**Page text**
Early in 1947 Eric was recruited by the CSIRO in London. On his way to Australia he was asked to visit various research institutions in the US including Langmuir's laboratory in Schenectady. On arrival in Sydney Eric teamed up with Pat Squires and they organised the previously mentioned spectacularly successful cloud seeding experiment. Although Taffy Bowen was enthusiastically optimistic Eric was sceptical, believing that rain-making would not be commercially feasible. Eric was also out of sorts because before leaving London he had been led to believe that Taffy was arranging for CSIRO to develop a new section for meteorological research and that Eric would become chief of the section. Taffy, sceptical of the Bureau's scientific capability, had vigorously argued for CSIRO to take over the research role in meteorology. In the event Bill Priestley was appointed to the new Meteorological Section of CSIRO, an appointment which Eric believes was well deserved.

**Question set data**

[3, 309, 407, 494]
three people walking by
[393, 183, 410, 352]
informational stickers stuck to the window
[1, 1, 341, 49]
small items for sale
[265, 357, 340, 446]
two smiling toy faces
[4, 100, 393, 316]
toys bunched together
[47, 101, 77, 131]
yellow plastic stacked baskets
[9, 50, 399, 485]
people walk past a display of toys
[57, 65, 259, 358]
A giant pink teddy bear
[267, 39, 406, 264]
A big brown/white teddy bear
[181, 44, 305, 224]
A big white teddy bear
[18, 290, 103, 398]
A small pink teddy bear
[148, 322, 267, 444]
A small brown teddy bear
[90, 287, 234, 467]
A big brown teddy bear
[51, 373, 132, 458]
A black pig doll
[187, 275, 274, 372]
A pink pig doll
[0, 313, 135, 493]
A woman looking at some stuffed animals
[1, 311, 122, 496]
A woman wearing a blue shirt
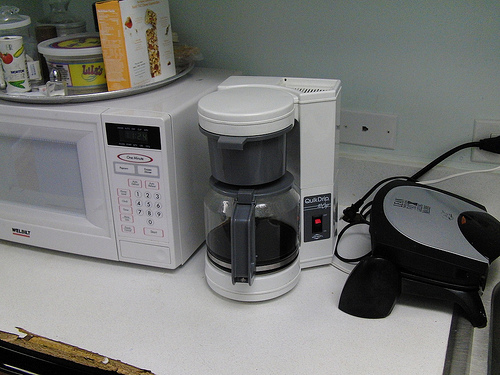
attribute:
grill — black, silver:
[338, 177, 499, 329]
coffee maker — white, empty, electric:
[196, 74, 342, 302]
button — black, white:
[119, 238, 172, 264]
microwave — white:
[1, 66, 242, 270]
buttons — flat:
[112, 149, 165, 238]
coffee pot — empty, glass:
[202, 169, 302, 285]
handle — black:
[227, 200, 257, 286]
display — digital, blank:
[106, 122, 163, 149]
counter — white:
[0, 182, 455, 374]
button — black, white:
[154, 210, 164, 220]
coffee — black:
[205, 215, 297, 273]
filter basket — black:
[197, 123, 294, 185]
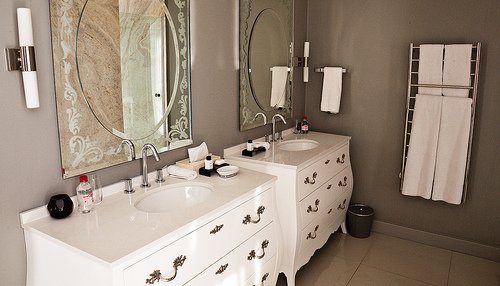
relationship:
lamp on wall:
[10, 0, 47, 117] [333, 24, 410, 104]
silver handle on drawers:
[242, 205, 266, 225] [141, 150, 364, 285]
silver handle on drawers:
[142, 253, 187, 284] [141, 150, 364, 285]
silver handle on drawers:
[244, 239, 270, 262] [141, 150, 364, 285]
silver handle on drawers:
[305, 171, 319, 187] [141, 150, 364, 285]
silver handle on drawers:
[305, 201, 320, 213] [141, 150, 364, 285]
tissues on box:
[188, 140, 208, 161] [175, 153, 221, 175]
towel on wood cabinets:
[432, 94, 473, 207] [389, 33, 479, 211]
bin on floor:
[347, 203, 374, 238] [334, 248, 449, 283]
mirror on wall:
[44, 0, 199, 176] [1, 2, 311, 249]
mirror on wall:
[236, 1, 294, 132] [336, 19, 421, 111]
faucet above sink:
[139, 140, 163, 189] [129, 177, 219, 217]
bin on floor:
[348, 202, 377, 234] [319, 240, 494, 280]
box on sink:
[163, 152, 202, 190] [107, 120, 219, 238]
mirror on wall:
[44, 0, 199, 176] [1, 1, 308, 284]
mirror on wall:
[237, 1, 294, 131] [1, 1, 308, 284]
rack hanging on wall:
[397, 42, 481, 195] [303, 2, 483, 254]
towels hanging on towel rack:
[403, 41, 474, 199] [399, 38, 480, 207]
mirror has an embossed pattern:
[44, 0, 199, 176] [54, 1, 109, 174]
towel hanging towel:
[442, 45, 472, 95] [417, 43, 443, 93]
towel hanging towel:
[429, 94, 476, 204] [417, 43, 443, 93]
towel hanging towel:
[399, 92, 444, 202] [417, 43, 443, 93]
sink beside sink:
[38, 157, 268, 257] [218, 113, 351, 194]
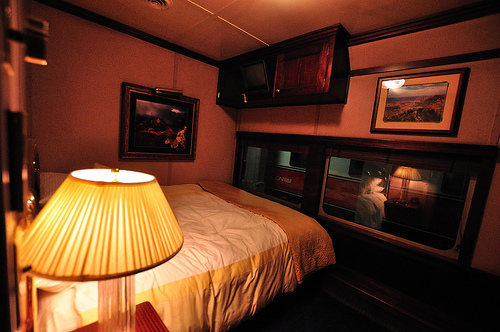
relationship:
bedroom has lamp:
[5, 2, 497, 328] [21, 165, 195, 331]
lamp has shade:
[21, 165, 195, 331] [22, 167, 181, 282]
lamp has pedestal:
[21, 165, 195, 331] [99, 273, 137, 330]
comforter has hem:
[29, 176, 334, 331] [53, 239, 301, 331]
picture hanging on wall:
[118, 80, 197, 164] [22, 2, 235, 186]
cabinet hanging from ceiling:
[214, 24, 349, 105] [72, 2, 496, 55]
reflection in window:
[356, 164, 453, 241] [321, 148, 470, 256]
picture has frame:
[118, 80, 197, 164] [120, 79, 198, 160]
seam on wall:
[166, 49, 178, 187] [22, 2, 235, 186]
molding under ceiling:
[50, 3, 223, 72] [72, 2, 496, 55]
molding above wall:
[50, 3, 223, 72] [22, 2, 235, 186]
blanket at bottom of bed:
[198, 178, 336, 285] [15, 139, 335, 329]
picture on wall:
[118, 80, 197, 164] [22, 2, 235, 186]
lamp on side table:
[21, 165, 195, 331] [70, 303, 167, 332]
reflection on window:
[356, 164, 453, 241] [321, 148, 470, 256]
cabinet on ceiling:
[214, 24, 349, 105] [72, 2, 496, 55]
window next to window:
[321, 148, 470, 256] [236, 133, 311, 203]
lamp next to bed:
[21, 165, 195, 331] [15, 139, 335, 329]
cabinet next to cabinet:
[214, 24, 349, 105] [214, 24, 349, 105]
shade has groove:
[22, 167, 181, 282] [115, 184, 132, 269]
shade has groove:
[22, 167, 181, 282] [60, 186, 130, 270]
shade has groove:
[22, 167, 181, 282] [78, 180, 96, 277]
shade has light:
[22, 167, 181, 282] [79, 172, 148, 183]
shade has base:
[22, 167, 181, 282] [16, 236, 190, 283]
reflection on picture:
[377, 76, 409, 92] [372, 72, 473, 139]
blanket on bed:
[198, 178, 336, 285] [15, 139, 335, 329]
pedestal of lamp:
[99, 273, 137, 330] [21, 165, 195, 331]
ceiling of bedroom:
[72, 2, 496, 55] [5, 2, 497, 328]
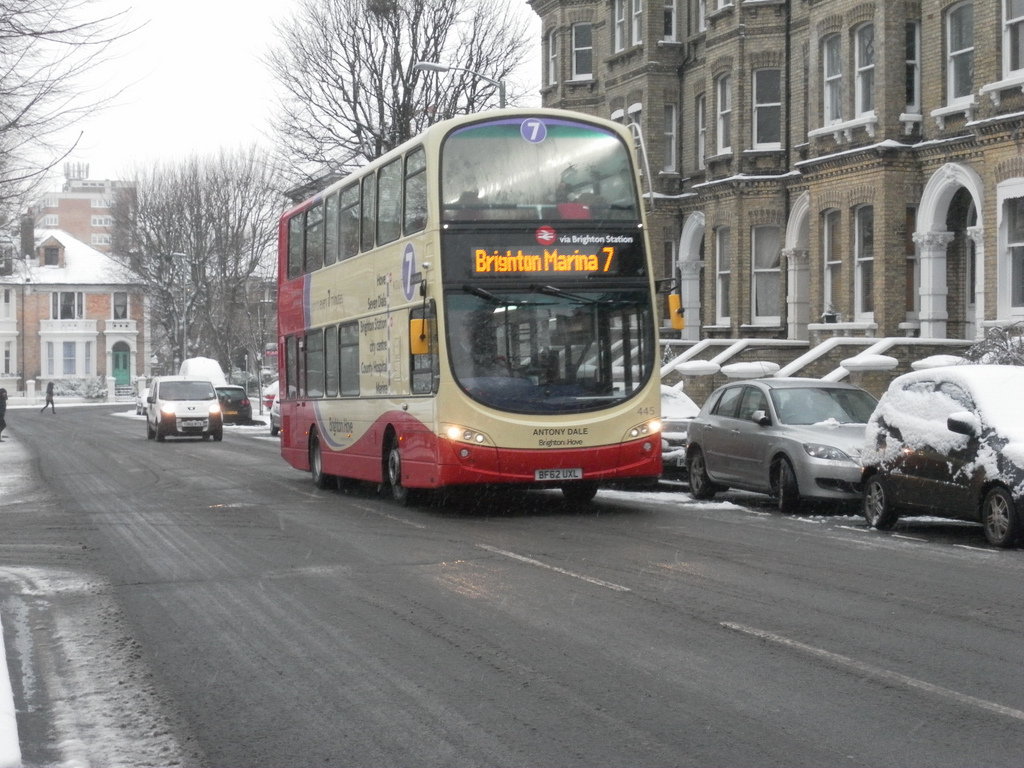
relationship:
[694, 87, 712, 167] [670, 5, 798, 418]
window adorning brownstone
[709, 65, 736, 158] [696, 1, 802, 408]
window adorning brownstone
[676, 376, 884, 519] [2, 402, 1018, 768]
car parked on road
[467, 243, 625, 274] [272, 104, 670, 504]
sign mounted on bus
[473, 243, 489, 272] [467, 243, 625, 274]
letter lit up on sign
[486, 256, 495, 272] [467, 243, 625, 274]
letter lit up on sign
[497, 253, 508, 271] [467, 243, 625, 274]
letter lit up on sign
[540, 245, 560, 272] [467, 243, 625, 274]
letter lit up on sign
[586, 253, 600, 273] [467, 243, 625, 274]
letter lit up on sign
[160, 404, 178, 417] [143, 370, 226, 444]
headlight mounted on car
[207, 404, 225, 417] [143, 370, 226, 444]
headlight mounted on car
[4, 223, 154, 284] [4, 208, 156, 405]
roof covering building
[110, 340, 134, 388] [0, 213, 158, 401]
door leading to building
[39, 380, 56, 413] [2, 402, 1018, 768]
person crossing road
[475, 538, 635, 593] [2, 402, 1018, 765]
line painted on road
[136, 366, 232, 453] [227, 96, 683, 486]
van behind bus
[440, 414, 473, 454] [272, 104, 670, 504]
headlight on bus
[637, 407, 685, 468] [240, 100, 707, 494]
light on bus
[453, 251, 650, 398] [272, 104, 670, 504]
windshield on bus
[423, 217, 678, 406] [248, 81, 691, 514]
windshield on bus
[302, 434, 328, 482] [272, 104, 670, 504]
wheel of bus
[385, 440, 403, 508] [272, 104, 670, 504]
wheel of bus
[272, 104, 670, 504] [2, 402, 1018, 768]
bus on road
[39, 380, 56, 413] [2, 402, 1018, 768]
person in road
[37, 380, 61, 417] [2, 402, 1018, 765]
person on road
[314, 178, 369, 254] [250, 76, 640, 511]
window of  the bus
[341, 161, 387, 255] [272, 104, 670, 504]
window of  the bus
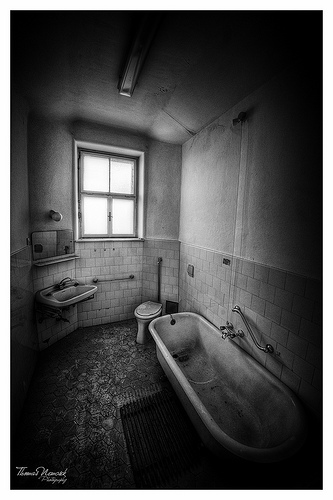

**Short task**
Write what comes next in the account of Eric's arrival at CSIRO, picking up right after its final sentence. These entries were drawn from an unrelated source.

**Task answer**
Eric's scepticism regarding Taffy's claims and his disappointment at not receiving the promised role of chief of the Meteorological Section of CSIRO caused some tension between them. Eric's appointment with the CSIRO Division of Radiophysics was terminated.

Eric bought a fruit farm in the Blue Mountains and worked as operations manager with BCPA for a while before moving to Cooma in 1952 after his appointment as a meteorologist with SMHEA. Eric took a year's leave in 1955–56 to work for WMO/UN in Africa and on his return to Cooma found that during his absence Taffy Bowen's cloud seeding group had carried out a large cloud seeding exercise in the Snowy Mountains for which they claimed spectacular success. I believe that at this stage Pat Squires had avoided cloud seeding operations and was engaged in a highly successful research project in cloud physics.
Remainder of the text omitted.